Textauszug:
++++++++++

# Türzuhaltung stromlos offen / stromlos geschlossen



## stevenn (14 November 2017)

Hallo zusammen,

für diejenigen, die noch nicht wissen was wir machen. Wir bauen Prüfstände jeglicher Art für Luftfahrt-, Schienenfahrt-, Automobilindustrie ...
Solche Prüfstände belegen meistens einen ganzen Raum oder eine Halle, bei denen dann die Türen/Tore zugehalten werden müssen.(aufgrund der Gefahr).

Eins vorweg, der Bediener, der die Anlage startet, muss grundsätzlich bestätigen, das er den Prüfraum kontrolliert hat und sich keine Person mehr darin befindet, bevor er den Prüflauf startet. Das heißt, es kann eigentlich keine Person mehr im Raum sein.
Und unsere Anlagen haben im Stromausfall (gefährliche Lebensphase der Anlage) eine lange Nachlaufzeit drehender Wellen. Hierfür setzen wir Zuhaltungen ein.

++++++++++

Arbeitsauftrag 1: Prüfen Sie, ob die Aussagen (a), (b) und (c) mit dem Forumsbeitrag über Türzuhaltungen übereinstimmen: (a) Die Prüfstände werden nur für die Automobilindustrie gebaut. (b) Der Bediener muss vor dem Start bestätigen, dass sich keine Person mehr im Prüfraum befindet. (c) Bei Stromausfall haben die Anlagen eine lange Nachlaufzeit drehender Wellen. Antworten Sie jeweils mit Ja oder Nein und zitieren Sie die entscheidenden Worte des Beitrags wörtlich.
Arbeitsauftrag 2: Übersetzen Sie aus dem Forumsbeitrag über Türzuhaltungen den folgenden Satz ins Englische: „Und unsere Anlagen haben im Stromausfall (gefährliche Lebensphase der Anlage) eine lange Nachlaufzeit drehender Wellen.“

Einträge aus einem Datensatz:
++++++++++

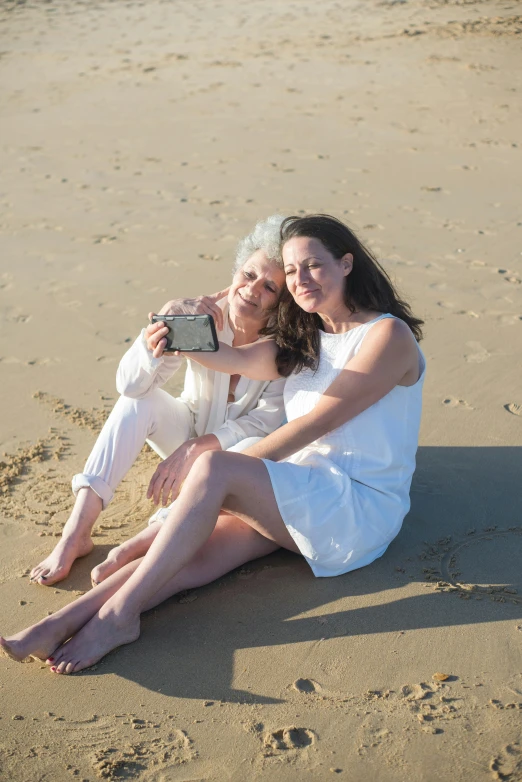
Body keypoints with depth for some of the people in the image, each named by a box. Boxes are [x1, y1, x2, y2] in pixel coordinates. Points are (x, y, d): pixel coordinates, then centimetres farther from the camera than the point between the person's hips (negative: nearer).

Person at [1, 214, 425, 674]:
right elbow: (240, 359, -3)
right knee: (197, 553, -21)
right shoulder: (301, 339, 17)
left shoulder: (388, 335, -7)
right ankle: (64, 623, -31)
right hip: (301, 494, 6)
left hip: (362, 508, -6)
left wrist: (228, 470, -14)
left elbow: (315, 423, -14)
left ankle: (119, 614, -25)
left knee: (212, 470, -26)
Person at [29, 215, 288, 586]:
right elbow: (130, 384, -27)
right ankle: (76, 533, -28)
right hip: (188, 431, 2)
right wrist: (170, 314, -43)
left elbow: (268, 421, -23)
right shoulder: (201, 316, -19)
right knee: (140, 400, -25)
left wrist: (195, 448, -34)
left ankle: (139, 545, -34)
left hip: (239, 448, -2)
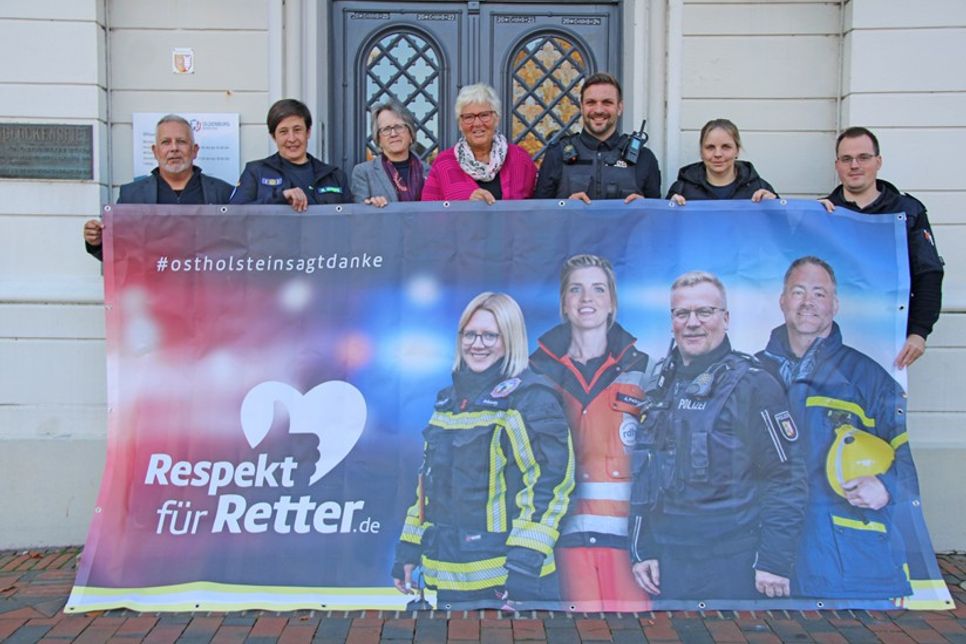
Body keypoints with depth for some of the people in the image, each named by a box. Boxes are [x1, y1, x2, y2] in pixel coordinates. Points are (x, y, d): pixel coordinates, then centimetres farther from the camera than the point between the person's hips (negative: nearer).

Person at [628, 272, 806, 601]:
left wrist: (775, 561, -14)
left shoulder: (753, 385, -7)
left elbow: (787, 479, -10)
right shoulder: (660, 388, 11)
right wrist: (641, 550, 9)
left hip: (733, 566, -5)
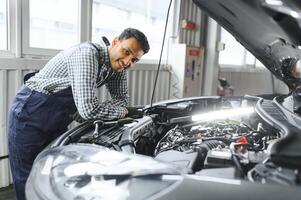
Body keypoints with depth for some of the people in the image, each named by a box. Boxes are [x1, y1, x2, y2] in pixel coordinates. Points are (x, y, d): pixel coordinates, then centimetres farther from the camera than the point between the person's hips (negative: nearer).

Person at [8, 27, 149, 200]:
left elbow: (121, 98, 7)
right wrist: (124, 112, -18)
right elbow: (89, 110, -35)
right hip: (29, 115, -7)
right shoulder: (87, 54, -29)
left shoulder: (117, 65, -3)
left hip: (58, 121, 7)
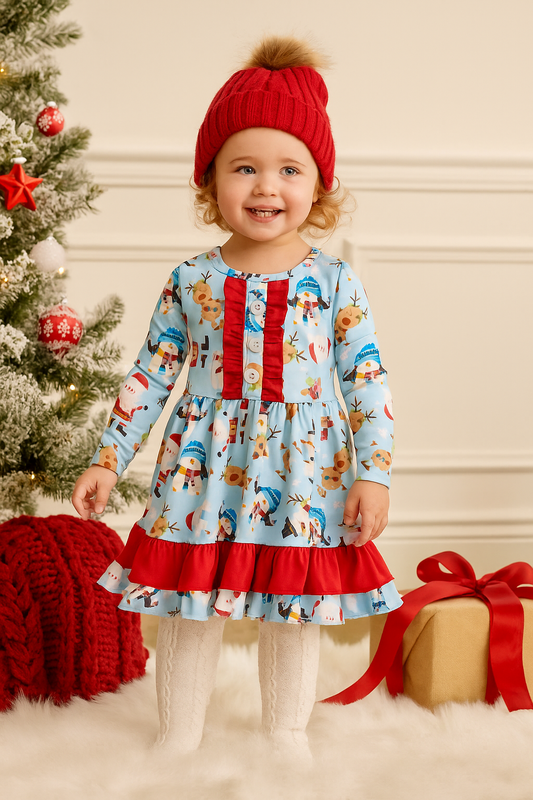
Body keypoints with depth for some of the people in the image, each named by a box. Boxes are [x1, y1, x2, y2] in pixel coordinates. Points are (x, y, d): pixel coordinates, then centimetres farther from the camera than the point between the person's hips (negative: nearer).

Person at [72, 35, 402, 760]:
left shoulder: (334, 281, -4)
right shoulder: (191, 281, -1)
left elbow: (367, 378, -3)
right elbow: (150, 374, 5)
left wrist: (373, 473, -9)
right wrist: (108, 460, 4)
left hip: (304, 473, 0)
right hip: (204, 468, 1)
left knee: (296, 610, 12)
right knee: (188, 608, 8)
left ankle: (288, 733, 32)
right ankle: (178, 738, 26)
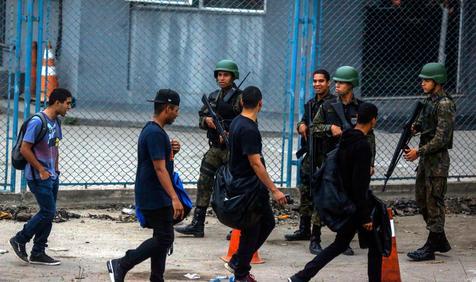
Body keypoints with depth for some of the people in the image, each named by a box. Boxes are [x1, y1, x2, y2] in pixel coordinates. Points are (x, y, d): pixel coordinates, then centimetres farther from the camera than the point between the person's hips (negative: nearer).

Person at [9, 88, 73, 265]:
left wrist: (55, 168, 13)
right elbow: (25, 149, -19)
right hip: (39, 177, -9)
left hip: (52, 176, 9)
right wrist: (42, 170, -15)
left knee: (49, 214, 9)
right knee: (48, 212, -8)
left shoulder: (56, 122, 10)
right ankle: (20, 240, 9)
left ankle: (38, 254, 16)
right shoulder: (37, 122, -19)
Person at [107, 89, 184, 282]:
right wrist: (174, 198, -27)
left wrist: (171, 151, 5)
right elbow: (160, 169, -23)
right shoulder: (155, 133, -18)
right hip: (155, 198, -10)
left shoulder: (153, 130, 14)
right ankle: (121, 265, -8)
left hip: (154, 197, 10)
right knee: (164, 238, -8)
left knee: (162, 238, 13)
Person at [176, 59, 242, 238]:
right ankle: (197, 225, 6)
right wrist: (207, 120, -6)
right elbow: (201, 118, 16)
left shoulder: (240, 98, -8)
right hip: (215, 148, 7)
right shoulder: (213, 97, 13)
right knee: (204, 183, 3)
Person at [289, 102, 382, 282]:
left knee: (340, 244, 16)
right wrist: (365, 216, -21)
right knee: (375, 246, 6)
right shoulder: (363, 146, -20)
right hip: (356, 205, -9)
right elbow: (359, 183, -23)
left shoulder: (345, 140, 8)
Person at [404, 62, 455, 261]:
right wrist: (415, 127, 3)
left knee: (434, 202, -5)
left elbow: (441, 138, -21)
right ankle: (440, 241, 26)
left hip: (437, 159, -10)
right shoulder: (429, 101, 12)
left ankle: (430, 248, -1)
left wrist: (419, 151, -20)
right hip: (426, 157, 10)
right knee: (421, 198, 15)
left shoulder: (444, 105, -17)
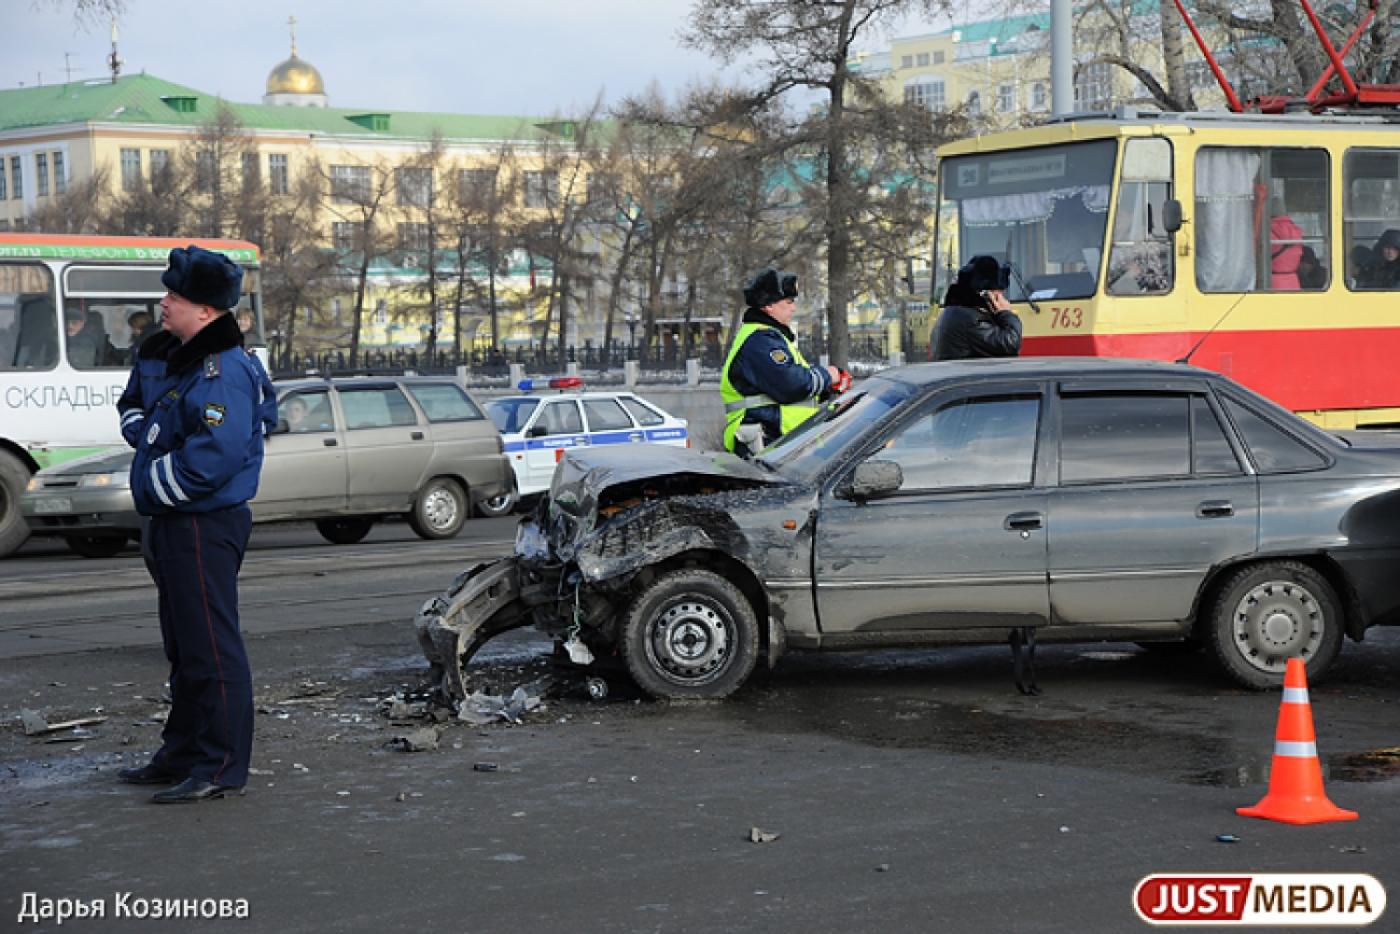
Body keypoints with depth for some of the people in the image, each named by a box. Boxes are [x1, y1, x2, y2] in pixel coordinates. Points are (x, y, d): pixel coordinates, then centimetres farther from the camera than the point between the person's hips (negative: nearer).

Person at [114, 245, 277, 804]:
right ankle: (182, 753, 29)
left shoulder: (224, 373, -19)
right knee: (183, 646, 18)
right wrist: (149, 433, 1)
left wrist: (155, 484, -14)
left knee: (211, 647, -6)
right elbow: (131, 405, 24)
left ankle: (221, 767, -1)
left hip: (204, 526, -10)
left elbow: (212, 459, -27)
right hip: (170, 523, 10)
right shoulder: (163, 356, 11)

++++++++++

Erwartete Ausgabe 1:
(a) Nein: „Wir bauen Prüfstände jeglicher Art für Luftfahrt-, Schienenfahrt-, Automobilindustrie ...“
(b) Ja: „und sich keine Person mehr darin befindet, bevor er den Prüflauf startet“
(c) Ja: „Und unsere Anlagen haben im Stromausfall (gefährliche Lebensphase der Anlage) eine lange Nachlaufzeit drehender Wellen.“

Erwartete Ausgabe 2: And in the event of a power failure (a dangerous phase in the life of the system), our systems have a long run-down time of rotating shafts.